··· Reading passage
# How much heat does a 250 watt and 400 watt HPS bulb emit?



## Crypnotic (Aug 3, 2010)

I want to upgrade my grow room with 400 watt or 250 watt HPS light. Heat is a big concern for me. I live in FL the temps are very high. My grow room is a 6x2x10 space, but i will only grow in 2 or 3 feet of it, but I have the entire space to use for the dispersion of heat. I'm looking for quantified answers or applied practical knowledge (i.e. "I used a 250 watt in my 2x2x8 room and it raised the temp by 15 degrees w/out ventaliation). I have the following questions:

1. How much heat does a 250 watt bulb emit? (how many degress does it raise the room. How much heat does it emitt per sq. ft.?)
2. How much heat does an average reflector add to the heat of a 250 watt bulb? 
3. How much heat does a 4000 watt bulb emit?
······
··· Records supplied
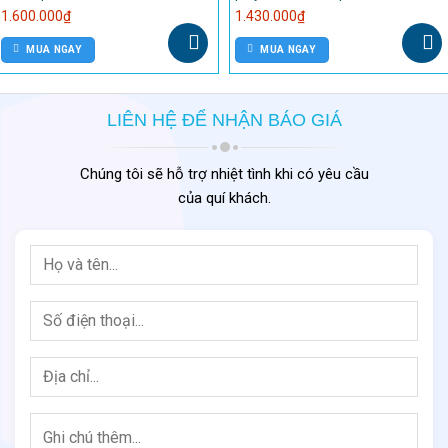
ĐẶC ĐIỂM SẢN PHẨM
Thành phần A:
Trạng thái: Dạng lỏng;
Màu sắc: Màu ghi xám.
LIÊN HỆ ĐỂ NHẬN BÁO GIÁ
Thành phần B:
Trạng thái: Dạng lỏng;
Chúng tôi sẽ hỗ trợ nhiệt tình khi có yêu cầu
Màu sắc: Trong suốt
của quí khách.
QUY CÁCH
Bộ 10 kg:
Thành phần A: 5.0 kg
Thành phần B: 5.0 kg
BẢO QUẢN VÀ HẠN SỬ DỤNG
Bảo quản nơi khô ráo, thoáng mát;
Tránh để sản phẩm trực tiếp dưới ánh sáng mặt trời;
Sản phẩm dễ bắt lửa nên cần bảo quản tránh xa các nguồn nhiệt và
nguồn gây cháy;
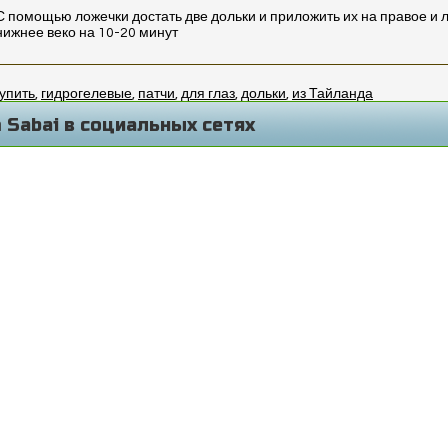
С помощью ложечки достать две дольки и приложить их на правое и 
нижнее веко на 10-20 минут
упить
,
гидрогелевые
,
патчи
,
для глаз
,
дольки
,
из Тайланда
 Sabai в социальных сетях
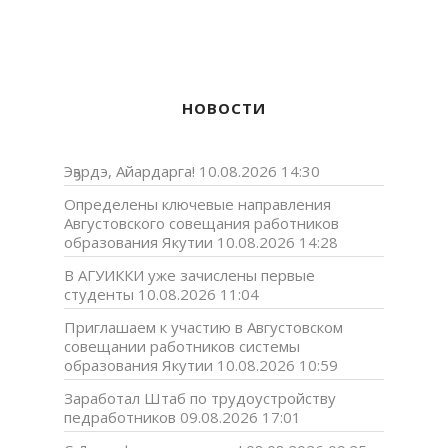
НОВОСТИ
Эҕэрдэ, Айардарга!
10.08.2026 14:30
Определены ключевые направления
Августовского совещания работников
образования Якутии
10.08.2026 14:28
В АГУИККИ уже зачислены первые
студенты
10.08.2026 11:04
Приглашаем к участию в Августовском
совещании работников системы
образования Якутии
10.08.2026 10:59
Заработал Штаб по трудоустройству
педработников
09.08.2026 17:01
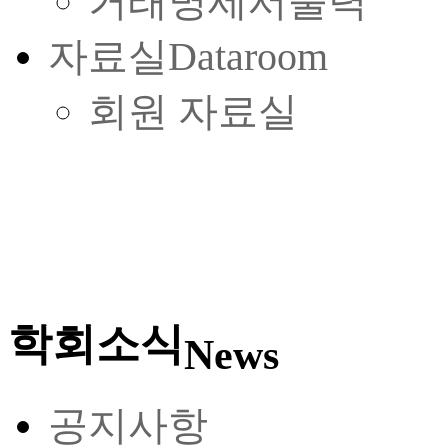
거래명세서출력
자료실
Dataroom
회원 자료실
학회소식
News
공지사항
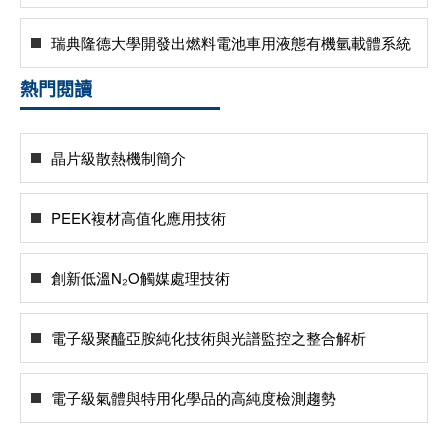
瑞典隆德大學開發出燃料電池車用液態有機氫載體系統
熱門閱讀
晶片級散熱機制簡介
PEEK複材高值化應用技術
創新低溫N₂O觸媒處理技術
電子級聚醯亞胺純化技術與光譜監控之整合解析
電子級氣體與特用化學品的高純度檢測趨勢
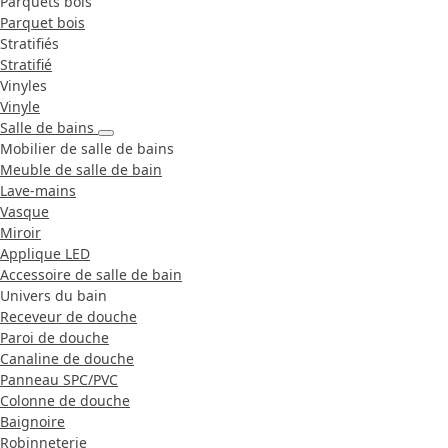
Parquets bois
Parquet bois
Stratifiés
Stratifié
Vinyles
Vinyle
Salle de bains
Mobilier de salle de bains
Meuble de salle de bain
Lave-mains
Vasque
Miroir
Applique LED
Accessoire de salle de bain
Univers du bain
Receveur de douche
Paroi de douche
Canaline de douche
Panneau SPC/PVC
Colonne de douche
Baignoire
Robinneterie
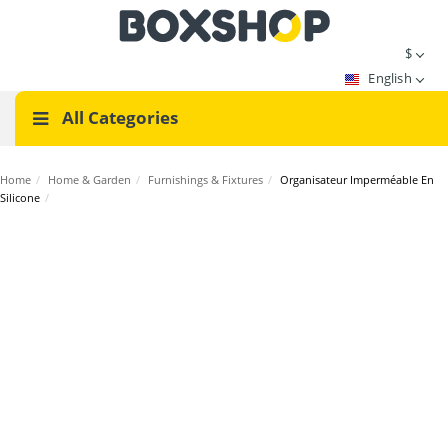
$
English
All Categories
Home
/
Home & Garden
/
Furnishings & Fixtures
/
Organisateur Imperméable En
Silicone
/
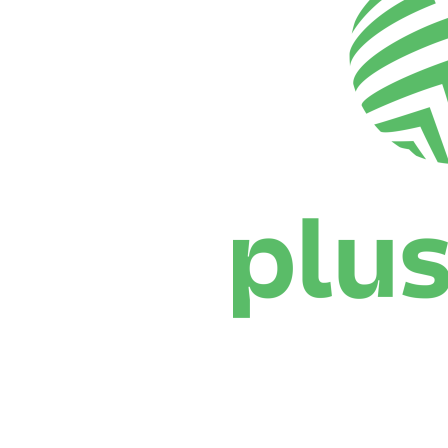
Onde Assistir
Programação
Equipes
Classificação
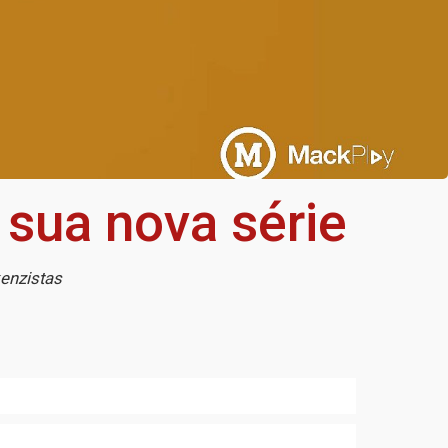
sua nova série
enzistas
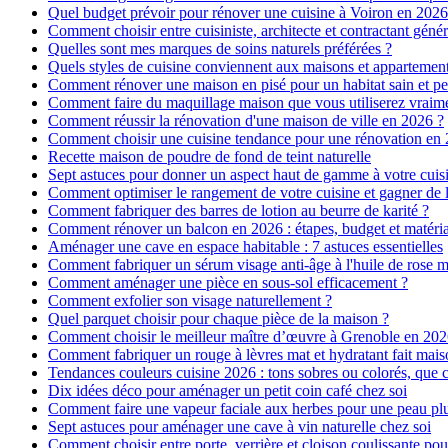
Quel budget prévoir pour rénover une cuisine à Voiron en 2026 :
Comment choisir entre cuisiniste, architecte et contractant génér
Quelles sont mes marques de soins naturels préférées ?
Quels styles de cuisine conviennent aux maisons et appartemen
Comment rénover une maison en pisé pour un habitat sain et pe
Comment faire du maquillage maison que vous utiliserez vraim
Comment réussir la rénovation d'une maison de ville en 2026 ?
Comment choisir une cuisine tendance pour une rénovation en 
Recette maison de poudre de fond de teint naturelle
Sept astuces pour donner un aspect haut de gamme à votre cuis
Comment optimiser le rangement de votre cuisine et gagner de l
Comment fabriquer des barres de lotion au beurre de karité ?
Comment rénover un balcon en 2026 : étapes, budget et matéri
Aménager une cave en espace habitable : 7 astuces essentielles
Comment fabriquer un sérum visage anti-âge à l'huile de rose 
Comment aménager une pièce en sous-sol efficacement ?
Comment exfolier son visage naturellement ?
Quel parquet choisir pour chaque pièce de la maison ?
Comment choisir le meilleur maître d’œuvre à Grenoble en 202
Comment fabriquer un rouge à lèvres mat et hydratant fait mais
Tendances couleurs cuisine 2026 : tons sobres ou colorés, que c
Dix idées déco pour aménager un petit coin café chez soi
Comment faire une vapeur faciale aux herbes pour une peau plus
Sept astuces pour aménager une cave à vin naturelle chez soi
Comment choisir entre porte, verrière et cloison coulissante pou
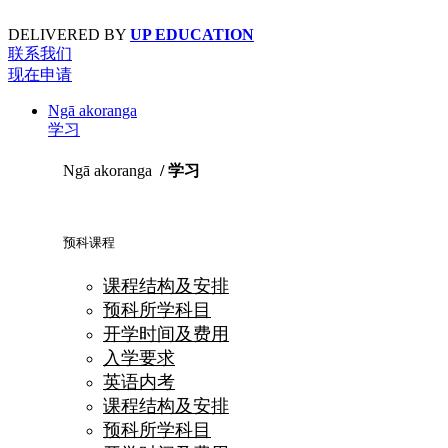
Skip
to
DELIVERED BY
UP EDUCATION
content
联系我们
现在申请
Ngā akoranga
学习
Ngā akoranga
/ 学习
预科课程
课程结构及安排
预科所学科目
开学时间及费用
入学要求
英语内考
课程结构及安排
预科所学科目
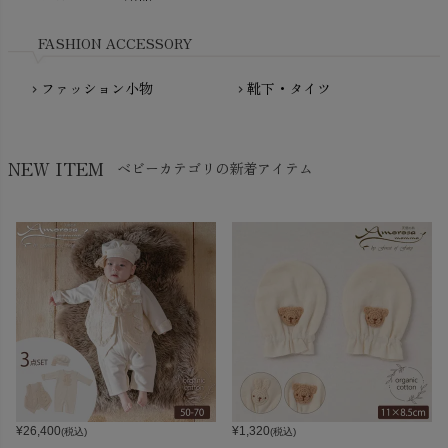
Nukleus（ニュクレス）
FASHION ACCESSORY
ファッション小物
靴下・タイツ
chevron_right
chevron_right
NEW ITEM
ベビーカテゴリの新着アイテム
¥
26,400
¥
1,320
(税込)
(税込)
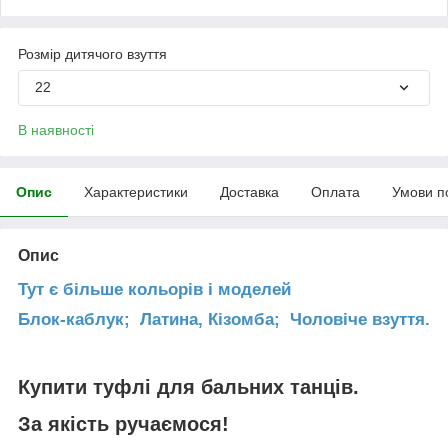
Розмір дитячого взуття
22
В наявності
Опис
Характеристики
Доставка
Оплата
Умови п
Опис
Тут є більше кольорів і моделей
Блок-каблук;
Латина, Кізомба;
Чоловіче взуття.
Купити туфлі для бальних танців.
За якість
ручаємося
!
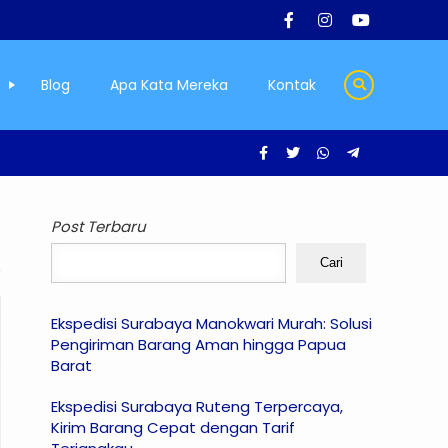
Blog
Apa Kata Mereka
Kontak
Post Terbaru
Cari
Ekspedisi Surabaya Manokwari Murah: Solusi
Pengiriman Barang Aman hingga Papua
Barat
Ekspedisi Surabaya Ruteng Terpercaya,
Kirim Barang Cepat dengan Tarif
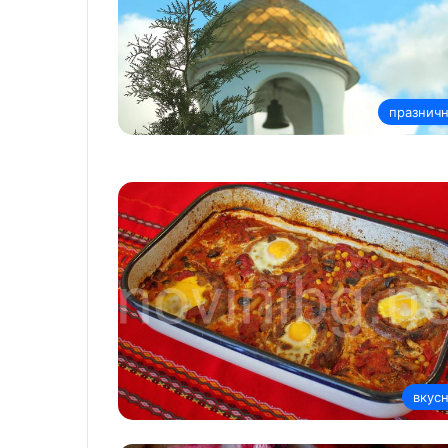
празнич
вкус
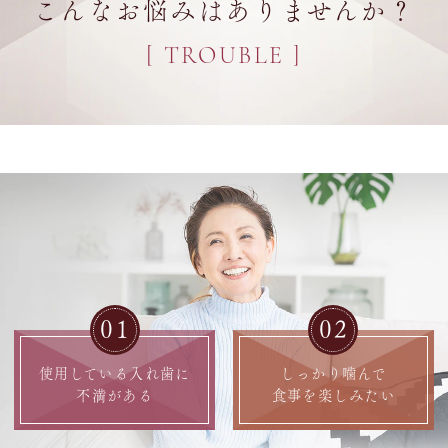
こんなお悩みはありませんか？
[ TROUBLE ]
01
02
使用している入れ歯に
しっかり噛んで
不満がある
食事を楽しみたい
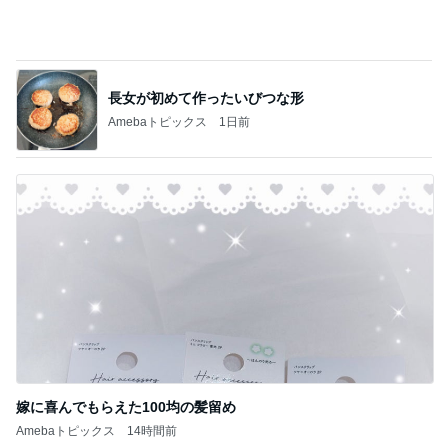
長女が初めて作ったいびつな形
Amebaトピックス
1日前
嫁に喜んでもらえた100均の髪留め
Amebaトピックス
14時間前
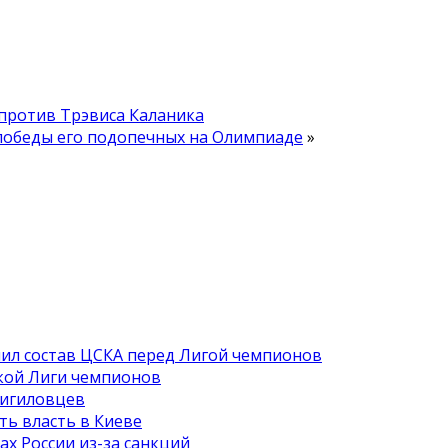
 против Трэвиса Каланика
 победы его подопечных на Олимпиаде
»
ил состав ЦСКА перед Лигой чемпионов
кой Лиги чемпионов
 игиловцев
ть власть в Киеве
х России из-за санкций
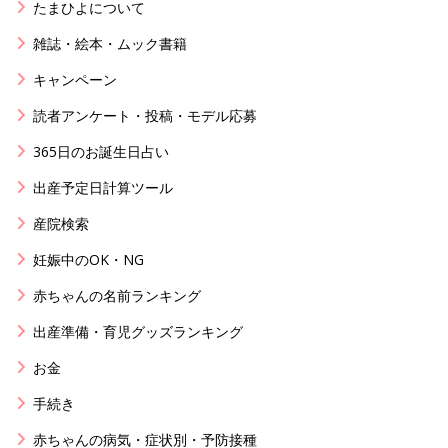
たまひよについて
雑誌・絵本・ムック書籍
キャンペーン
読者アンケート・投稿・モデル応募
365日のお誕生日占い
出産予定日計算ツール
産院検索
妊娠中のOK・NG
赤ちゃんの名前ランキング
出産準備・育児グッズランキング
お金
手続き
赤ちゃんの病気・症状別・予防接種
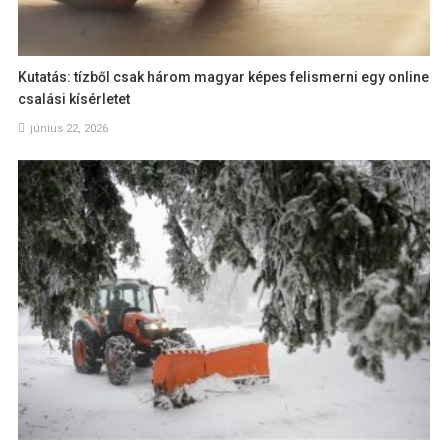
Kutatás: tízből csak három magyar képes felismerni egy online
csalási kísérletet
június 22, 2026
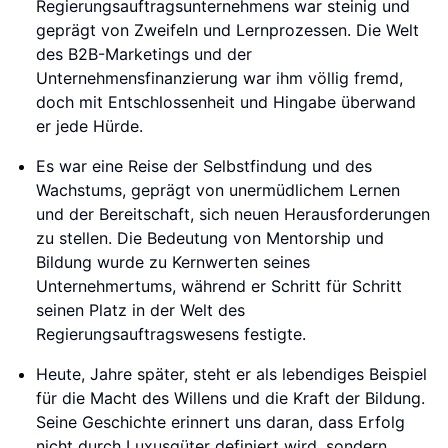
Regierungsauftragsunternehmens war steinig und
geprägt von Zweifeln und Lernprozessen. Die Welt
des B2B-Marketings und der
Unternehmensfinanzierung war ihm völlig fremd,
doch mit Entschlossenheit und Hingabe überwand
er jede Hürde.
Es war eine Reise der Selbstfindung und des
Wachstums, geprägt von unermüdlichem Lernen
und der Bereitschaft, sich neuen Herausforderungen
zu stellen. Die Bedeutung von Mentorship und
Bildung wurde zu Kernwerten seines
Unternehmertums, während er Schritt für Schritt
seinen Platz in der Welt des
Regierungsauftragswesens festigte.
Heute, Jahre später, steht er als lebendiges Beispiel
für die Macht des Willens und die Kraft der Bildung.
Seine Geschichte erinnert uns daran, dass Erfolg
nicht durch Luxusgüter definiert wird, sondern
······
- **Task instructions**
(1) Copy the forum thread about HPS bulb heat in full, word for word.
(2) Repeat the lines in the entries exactly, starting at the line that has "こんなお悩みはありませんか？" and stopping after the line that has "június 22, 2026". Omit the picture markers.

- **Answers for the tasks**
(1)
# How much heat does a 250 watt and 400 watt HPS bulb emit?



## Crypnotic (Aug 3, 2010)

I want to upgrade my grow room with 400 watt or 250 watt HPS light. Heat is a big concern for me. I live in FL the temps are very high. My grow room is a 6x2x10 space, but i will only grow in 2 or 3 feet of it, but I have the entire space to use for the dispersion of heat. I'm looking for quantified answers or applied practical knowledge (i.e. "I used a 250 watt in my 2x2x8 room and it raised the temp by 15 degrees w/out ventaliation). I have the following questions:

1. How much heat does a 250 watt bulb emit? (how many degress does it raise the room. How much heat does it emitt per sq. ft.?)
2. How much heat does an average reflector add to the heat of a 250 watt bulb? 
3. How much heat does a 4000 watt bulb emit?

(2)
こんなお悩みはありませんか？
[ TROUBLE ]
01
02
使用している入れ歯に
しっかり噛んで
不満がある
食事を楽しみたい
長女が初めて作ったいびつな形
Amebaトピックス
1日前
嫁に喜んでもらえた100均の髪留め
Amebaトピックス
14時間前
 против Трэвиса Каланика
 победы его подопечных на Олимпиаде
»
ил состав ЦСКА перед Лигой чемпионов
кой Лиги чемпионов
 игиловцев
ть власть в Киеве
х России из-за санкций
たまひよについて
雑誌・絵本・ムック書籍
キャンペーン
読者アンケート・投稿・モデル応募
365日のお誕生日占い
出産予定日計算ツール
産院検索
妊娠中のOK・NG
赤ちゃんの名前ランキング
出産準備・育児グッズランキング
お金
手続き
赤ちゃんの病気・症状別・予防接種
Kutatás: tízből csak három magyar képes felismerni egy online
csalási kísérletet
június 22, 2026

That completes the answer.